2014年04月02日 15時35分 JST | 更新 2014年06月01日 18時12分 JST

うちの息子はただいま三歳二カ月。体重14キロ、身長90センチ。脳梗塞の後遺症で右手と右脚が不自由ですが、元気に毎日、おしり歩きをしています。

歩行補助器も使って歩く練習もしています。やんちゃです。ものを投げるわ人の顔をぶつわ......「女の人の顔をたたいちゃだめだよ」と言ったら、なでなでしてくれました。

週1回、障害児が通う保育園にも行っています。

本当は、地域の保育園に入れたいと思っていました。そのために、障害児を受け入れてくれるという保育園が近くにあるマンションに引っ越してきたほどです。
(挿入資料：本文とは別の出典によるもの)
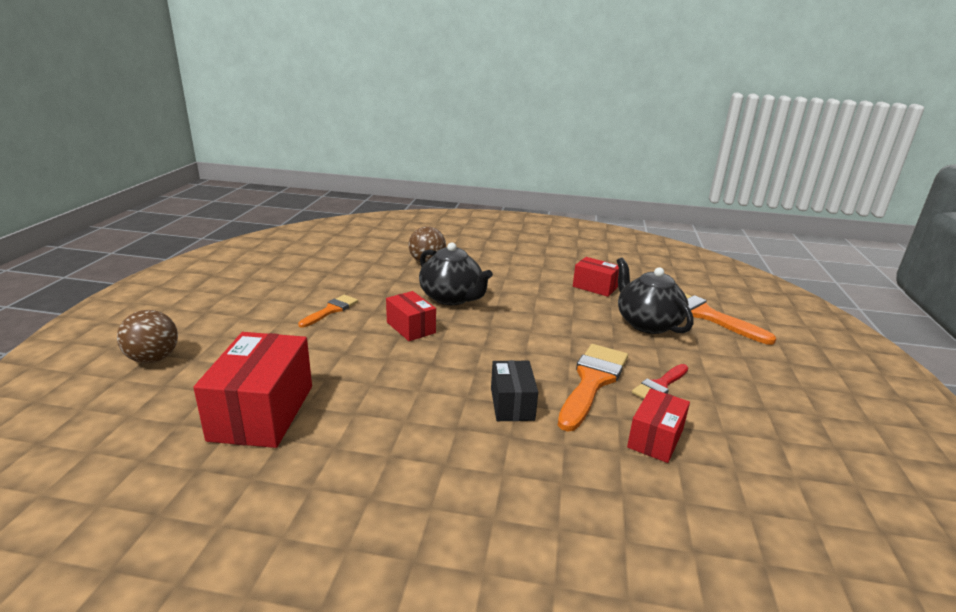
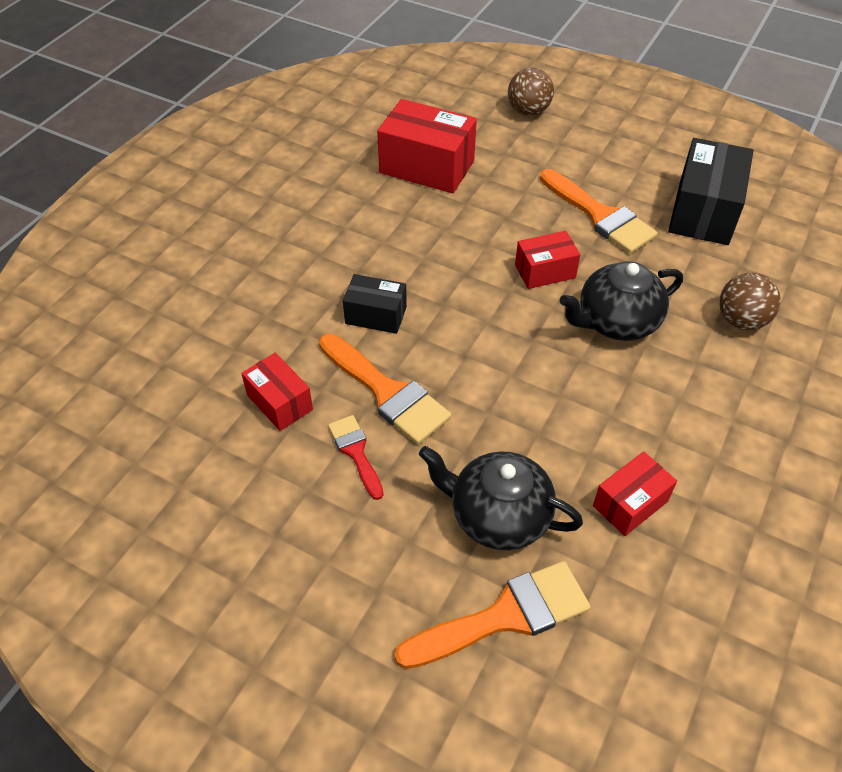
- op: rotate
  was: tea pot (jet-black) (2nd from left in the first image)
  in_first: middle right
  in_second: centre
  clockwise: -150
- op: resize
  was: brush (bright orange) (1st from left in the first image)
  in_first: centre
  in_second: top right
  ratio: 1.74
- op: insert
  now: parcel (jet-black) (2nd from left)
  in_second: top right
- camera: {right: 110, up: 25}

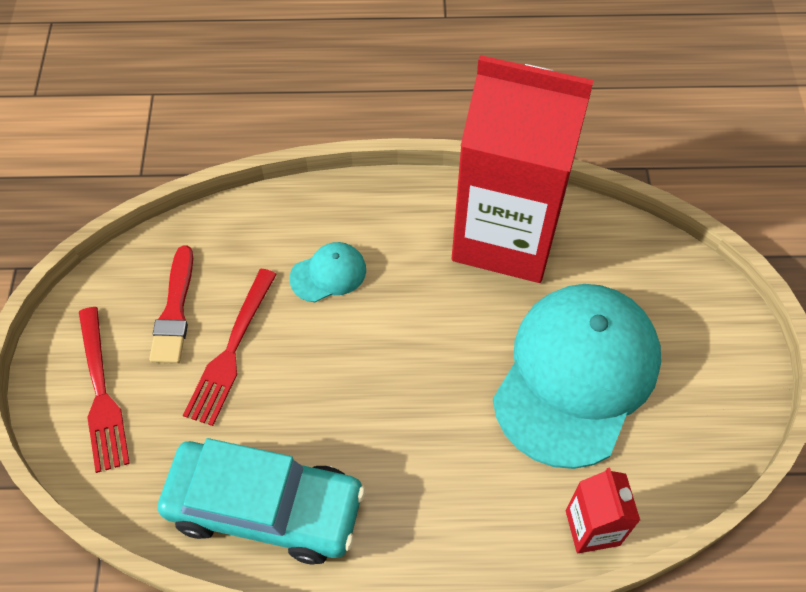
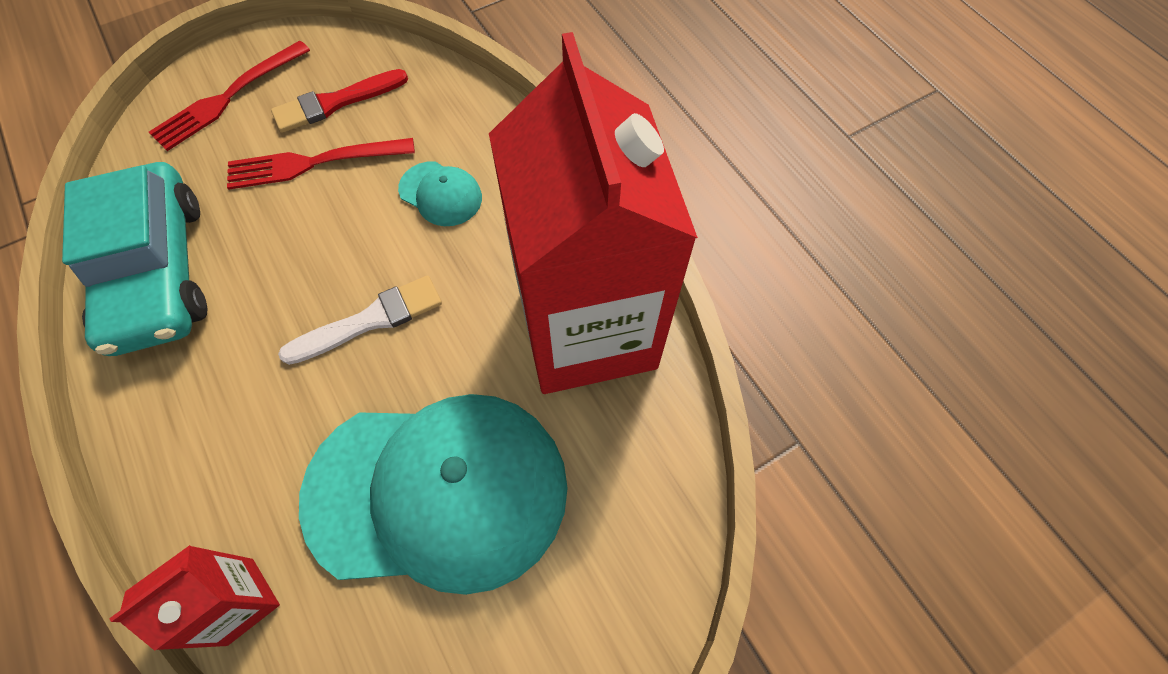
- op: insert
  now: brush (pure white)
  in_second: middle left
- camera: {right: 60, up: 5}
しかし、相談の結果はだめでした。人工呼吸器を付けた息子を受け入れるのは難しいという結論でした。「お母さんがついてくるなら」と言われましたが、それでは保育園ではありませんよね。

でも、息子はどんどん成長しています。

人工呼吸器を付けているために気管を切開していますから、声を出せないのですが、誰も教えていないのに自分で声を出す方法を発見しました。のどのカニューレの管のあなをふさぐと、声帯が震えるんですね。ずっとふさいでいると窒息してしまうんですが、声を出したいときに自分の手であなをふさいでいます。「はい」とか「おはよう」とか、言うことができます。

変わったところでは「サザン」と言うこともできます。サザンオールスターズのサザンです。息子は、サザンが大好きなのです。

私と夫がサザンが好きでよくDVDを見ていたら、息子も気に入って、手を振り上げたりしてノリノリで聞いています。エアギターも得意です。「ペコちゃん」というと、舌をぺろっと唇の上に出してくれます。それから...私の仲間、党三役のお一人の顔真似も上手!

こういういろいろな技が増えていくのを見ると、成長したんだなあとつくづく思います。震災のあった2011年の3月11日は、彼はまだ生まれて二カ月後。二回目の手術をしたばかりで保育器のなかでした。病院の電話は通じず、母と夫と車で急いで向かいました。

病院は自家発電。保育器の列はかしいでいたけど、その中のチューブにつながれた小さな息子を見たときは安堵のあまり腰が抜けそうになりました。

いま、時には公園に出かけてブランコにのったりもしています。寝るときは甘えん坊さん。左手で右肩をとんとん、とたたいて、眠るまで私に肩をたたいていて、と催促します。

春......息子と一緒に桜を見に行きたいと思っています。